● **ABOUT THIS EXERCISE**
Below are records; count how many of their lines contain the word "органа" and give the number alone.
*** AVAILABLE RECORDS Section Begins ***
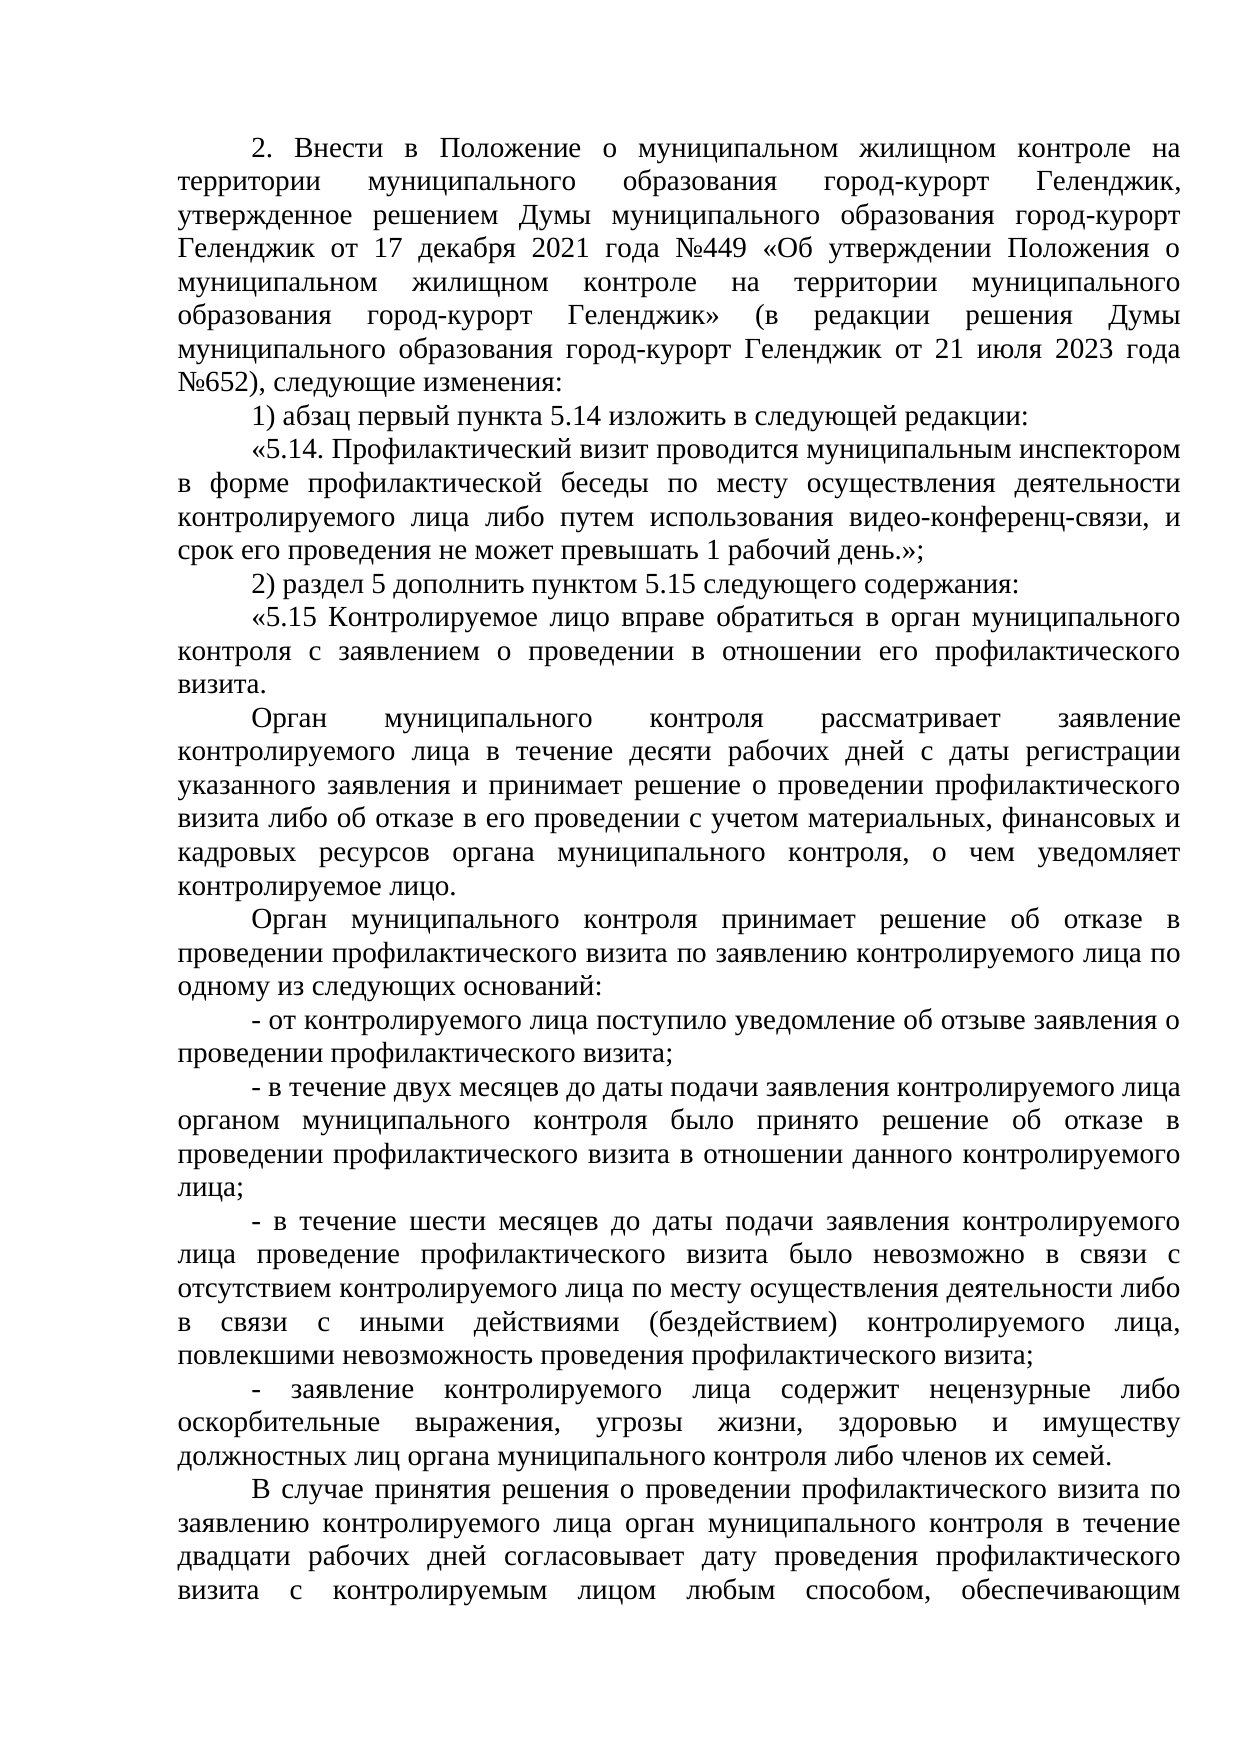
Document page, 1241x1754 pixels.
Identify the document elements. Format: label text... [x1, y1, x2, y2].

text «5.15 Контролируемое лицо вправе обратиться в орган муниципального контроля с заявлением о проведении в отношении его профилактического визита. [177, 599, 1181, 700]
text - заявление контролируемого лица содержит нецензурные либо оскорбительные выражения, угрозы жизни, здоровью и имуществу должностных лиц органа муниципального контроля либо членов их семей. [177, 1371, 1181, 1471]
text 1) абзац первый пункта 5.14 изложить в следующей редакции: [177, 398, 1181, 432]
text 2. Внести в Положение о муниципальном жилищном контроле на территории муниципального образования город-курорт Геленджик, утвержденное решением Думы муниципального образования город-курорт Геленджик от 17 декабря 2021 года №449 «Об утверждении Положения о муниципальном жилищном контроле на территории муниципального образования город-курорт Геленджик» (в редакции решения Думы муниципального образования город-курорт Геленджик от 21 июля 2023 года №652), следующие изменения: [177, 130, 1181, 398]
text - от контролируемого лица поступило уведомление об отзыве заявления о проведении профилактического визита; [177, 1002, 1181, 1069]
text - в течение двух месяцев до даты подачи заявления контролируемого лица органом муниципального контроля было принято решение об отказе в проведении профилактического визита в отношении данного контролируемого лица; [177, 1069, 1181, 1203]
text Орган муниципального контроля рассматривает заявление контролируемого лица в течение десяти рабочих дней с даты регистрации указанного заявления и принимает решение о проведении профилактического визита либо об отказе в его проведении с учетом материальных, финансовых и кадровых ресурсов органа муниципального контроля, о чем уведомляет контролируемое лицо. [177, 700, 1181, 901]
text 2) раздел 5 дополнить пунктом 5.15 следующего содержания: [177, 566, 1181, 599]
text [177, 1471, 1181, 1606]
text Орган муниципального контроля принимает решение об отказе в проведении профилактического визита по заявлению контролируемого лица по одному из следующих оснований: [177, 901, 1181, 1002]
text - в течение шести месяцев до даты подачи заявления контролируемого лица проведение профилактического визита было невозможно в связи с отсутствием контролируемого лица по месту осуществления деятельности либо в связи с иными действиями (бездействием) контролируемого лица, повлекшими невозможность проведения профилактического визита; [177, 1203, 1181, 1371]
text «5.14. Профилактический визит проводится муниципальным инспектором в форме профилактической беседы по месту осуществления деятельности контролируемого лица либо путем использования видео-конференц-связи, и срок его проведения не может превышать 1 рабочий день.»; [177, 432, 1181, 566]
*** AVAILABLE RECORDS Section Ends ***
● **ANSWER SPACE**
2